Even the “world’s fastest-growing startup”, Fab.com went bankrupt when they lost their original product curation and resorted to selling products that could be found on other sites. Their 5+ million users were lost because Fab became just another retailer.
We all want as much traffic as possible. We believe that – with our average conversion rate – that will result in X amount of sales.
But.
If you drive just any traffic to your store, chances of converting people don’t stay the same. They decrease. Without any additional filtering and targeting, you’re shouting to a huge group of people.
Yes, they all wear clothes and probably have liked at least one fashion retail brand on Facebook. However, this doesn’t make them your target group.

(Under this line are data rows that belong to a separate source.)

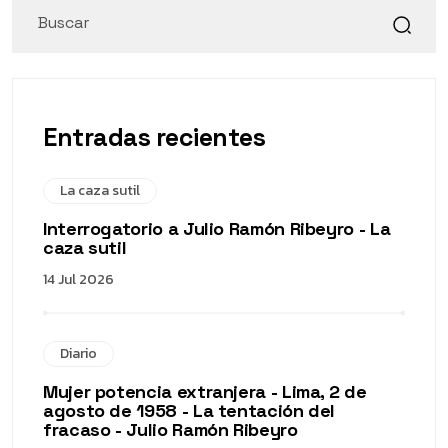
Entradas recientes
La caza sutil
Interrogatorio a Julio Ramón Ribeyro - La
caza sutil
14 Jul 2026
Diario
Mujer potencia extranjera - Lima, 2 de
agosto de 1958 - La tentación del
fracaso - Julio Ramón Ribeyro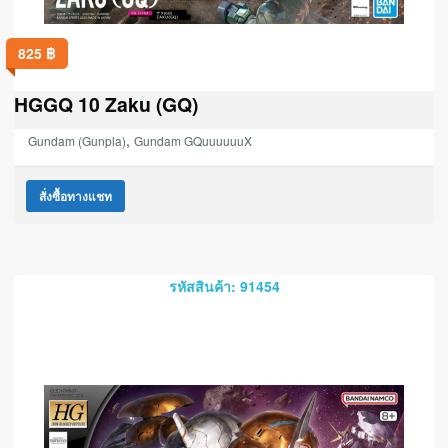
825
฿
HGGQ 10 Zaku (GQ)
,
Gundam (Gunpla)
Gundam GQuuuuuuX
สั่งซื้อทางแชท
รหัสสินค้า: 91454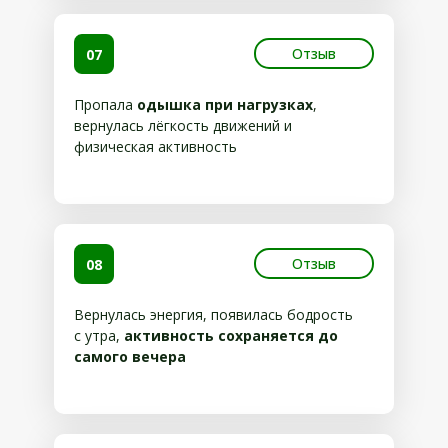
Отзыв
07
Пропала
одышка при нагрузках
,
вернулась лёгкость движений и
физическая активность
Отзыв
08
Вернулась энергия, появилась бодрость
с утра,
активность сохраняется до
самого вечера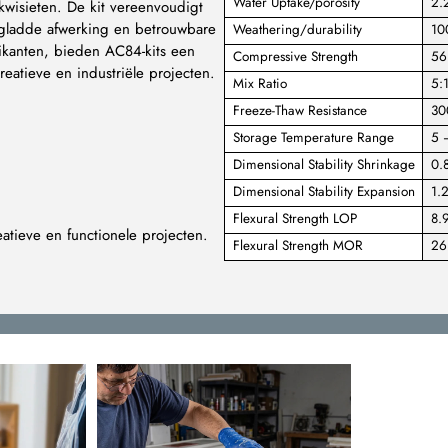
Water Uptake/porosity
2.
kwisieten. De kit vereenvoudigt
 gladde afwerking en betrouwbare
Weathering/durability
10
brikanten, bieden AC84-kits een
Compressive Strength
56
eatieve en industriële projecten.
Mix Ratio
5:1
Freeze-Thaw Resistance
30
Storage Temperature Range
5 
Dimensional Stability Shrinkage
0.
Dimensional Stability Expansion
1.
Flexural Strength LOP
8.
atieve en functionele projecten.
Flexural Strength MOR
26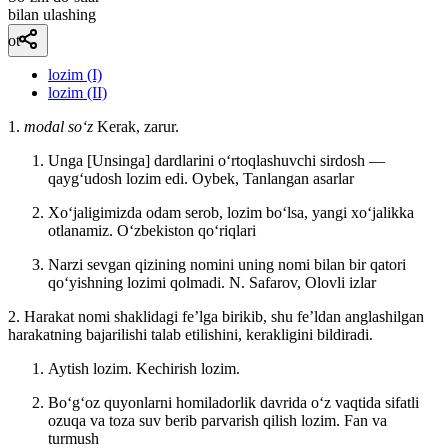
bilan ulashing
ot
lozim (I)
lozim (II)
1.
modal so‘z
Kerak, zarur.
Unga [Unsinga] dardlarini oʻrtoqlashuvchi sirdosh —
qaygʻudosh lozim edi.
Oybek, Tanlangan asarlar
Xoʻjaligimizda odam serob, lozim boʻlsa, yangi xoʻjalikka
otlanamiz.
Oʻzbekiston qoʻriqlari
Narzi sevgan qizining nomini uning nomi bilan bir qatori
qoʻyishning lozimi qolmadi.
N. Safarov, Olovli izlar
2. Harakat nomi shaklidagi feʼlga birikib, shu feʼldan anglashilgan
harakatning bajarilishi talab etilishini, kerakligini bildiradi.
Aytish lozim. Kechirish lozim.
Boʻgʻoz quyonlarni homiladorlik davrida oʻz vaqtida sifatli
ozuqa va toza suv berib parvarish qilish lozim.
Fan va
turmush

You have to narrow down the focus. Connect your ideal customers to other interests like hobbies, music taste, food preferences, vacation style and so on. Then, use these insights to target your best potential clients with messages that speak to them.
This traffic will be qualified – those people share your brand values and are predisposed to like what you offer. They’re not random strangers from the street. Your site and products will be much closer to them and there’s a higher chance they’ll buy from you.
If there has to be one rule of thumb that all these examples of e-commerce fails disregard, it is going to be common sense. However hard every optimization is for you and your team, you cannot expect visitors to understand and put up with headache-causing navigation and other flaws with the purpose to spend money.
After all, eCommerce should be the king and queen of conveniences and time-saving.
Even if these examples sound silly, ask for fellow feedback – merchants of all platforms regularly do it in closed Facebook groups. Make sure everybody gets the logic behind your online store and is comfortable with it.
“I’m not one of those people who would allow that on my store,” you say. Even big brands with lots of resources slip sometimes. Enjoy those joke-like examples of eCommerce failure with caution.